Remnants of the house and glass shards littered the property.

The fire took place on May 17, 2017. Two days later, a flare up caused a second fire, this time destroying what may have been salvaged.

Now, the couple is fighting their insurance company that says the value of the home is about $25,000 less than its insured value.

“We’ve gone through the stages of mourning our home. It was literally like the five stages of grief. Now we want to move on and start fresh,” said Pendergast.

Arsenault, a senior currently on disability pension after breaking his legs while working on the home, worked as a truck driver. Pendergast works for Canada Post.

In 2008, Arsenault had the home appraised for $70,000. He proceeded to get a mortgage of $55,000 and began working on the 50-plus-year-old house.

He had it insured with P.E.I. Mutual Insurance. Arsenault has paid annual premiums of $351 on an “actual cash value” policy.

After the fire, an appraiser from the insurance company came to the property and determined that the property was not worth its original value.

A few weeks after that, Arsenault and Pendergast received a package in the mail stating: “Our appraiser… had completed an appraisal on May 18, 2017, which indicates an Actual Cash Value at the time of the loss on your dwelling at $45,000.

The two appraisals in question were taken nine years apart. Since 2008, there has been a demographic shift in rural P.E.I., which caused market values to decrease. Due to these circumstances our offer for the actual cash value settlement of your dwelling remains at $45,000.”

Pendergast says it doesn’t seem right that living in rural P.E.I. can decrease the value of a home.

“It’s something that Islanders should know. If they live in a rural area they may want to know if they’re going to be able to get what they have paid for.”

Although Blair Campbell, the manager of P.E.I. Mutual, said he could not speak to specific cases, he did say nowhere in their policies will it cite rural locations as a reason for impacting the policy.

“We don’t say ‘because you live here, this is the amount you’re going to get’. That is not in our policy. But our policy says we will pay the cash value, which effectively is the market value in the case of a dwelling. And location does affect market value, but that is a real-estate value and comes from the market. Our policy dictates we will pay the market value and the market value can sometimes be dictated by location and condition.”

Other Issues

Pendergast, who has worked in the insurance industry, claims when the initial policy was put together there were multiple mistakes.
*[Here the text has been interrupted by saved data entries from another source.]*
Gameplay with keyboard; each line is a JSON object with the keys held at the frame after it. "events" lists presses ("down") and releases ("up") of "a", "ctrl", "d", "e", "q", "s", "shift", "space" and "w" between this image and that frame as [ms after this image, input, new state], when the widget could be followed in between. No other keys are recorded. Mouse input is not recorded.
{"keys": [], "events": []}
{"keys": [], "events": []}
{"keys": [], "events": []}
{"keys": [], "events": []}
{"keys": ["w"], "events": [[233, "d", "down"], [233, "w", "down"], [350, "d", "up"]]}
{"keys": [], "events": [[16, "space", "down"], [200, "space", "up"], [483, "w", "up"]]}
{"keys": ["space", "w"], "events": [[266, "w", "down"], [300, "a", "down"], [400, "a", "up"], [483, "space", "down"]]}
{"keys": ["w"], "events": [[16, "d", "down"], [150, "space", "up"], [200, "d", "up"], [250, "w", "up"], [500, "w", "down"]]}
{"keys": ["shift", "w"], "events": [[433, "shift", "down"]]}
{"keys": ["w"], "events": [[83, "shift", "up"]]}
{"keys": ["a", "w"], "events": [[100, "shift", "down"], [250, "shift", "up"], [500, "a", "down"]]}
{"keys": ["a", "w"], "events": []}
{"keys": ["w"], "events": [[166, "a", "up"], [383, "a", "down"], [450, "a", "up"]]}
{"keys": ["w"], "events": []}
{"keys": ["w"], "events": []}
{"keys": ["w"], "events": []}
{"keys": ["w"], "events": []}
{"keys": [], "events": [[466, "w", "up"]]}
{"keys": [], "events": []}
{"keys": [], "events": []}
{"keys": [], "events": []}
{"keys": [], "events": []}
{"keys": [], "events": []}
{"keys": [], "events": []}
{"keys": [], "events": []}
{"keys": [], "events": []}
“The first one was the value of the content insurance for personal property that is in a house. Generally that value is supposed to equal 50 per cent of what you’re house value is. So if our house was valued at $70,000, the personal property should have been insured up to $35,000 not the $10,000 it was listed at on the policy.”

Campbell stated that when a policy is set up, the dwelling and personal property insurance is arranged by the client and the insurance agent.

“Generally the agent will provide as much insurance as the client is willing to purchase,” Campbell explained.

The second issue for Pendergast was the insurance value on the horse barn located on the property.

“It is listed as three buildings. The best way to describe it is like they insured a house, a front porch and a back porch. What are supposed to be these others buildings, don’t exist,” said Pendergast.

She added, “What’s more, 10 per cent of the policy goes to debris removal. If the home is worth $45,000, why are we getting $7,000 to remove debris? That’s not 10 per cent of what they say our home is worth, it’s 10 per cent of what we know our home to be worth.”

Last week Arsenault got a letter in the mail cancelling his policy, about two weeks before his policy would need to be renewed.

“The property insured under the above policy no longer meets our minimum underwriting standards. This is to notify you that the above policy will not be renewed and shall terminate on its expiry date,” stated the letter.

Campbell explained, “A policy of insurance is a mutual agreement between the insured and the insurer. The insured or the insurer can cancel it and when there is a major change, such as the property insured no longer exists, the policy can be cancelled or it may not be renewed.”

Arsenault and Pendergast are unhappy with how the situation has been handled.

“We haven’t gotten answers. We don’t know what has made the value go down and we were told we could not see the appraiser’s report,” said Arsenault.

“I feel deceived. Getting a piece of paper in the mail saying this is what my home is worth. It was a slap in the face to pay the premiums that it isn’t supposedly worth.”

Pendergast added, “When all of this is over we won’t have money to build a new house or even buy a new one. They’ve left us with nothing. We just want people to be aware of what can happen when you suffer a loss like this.”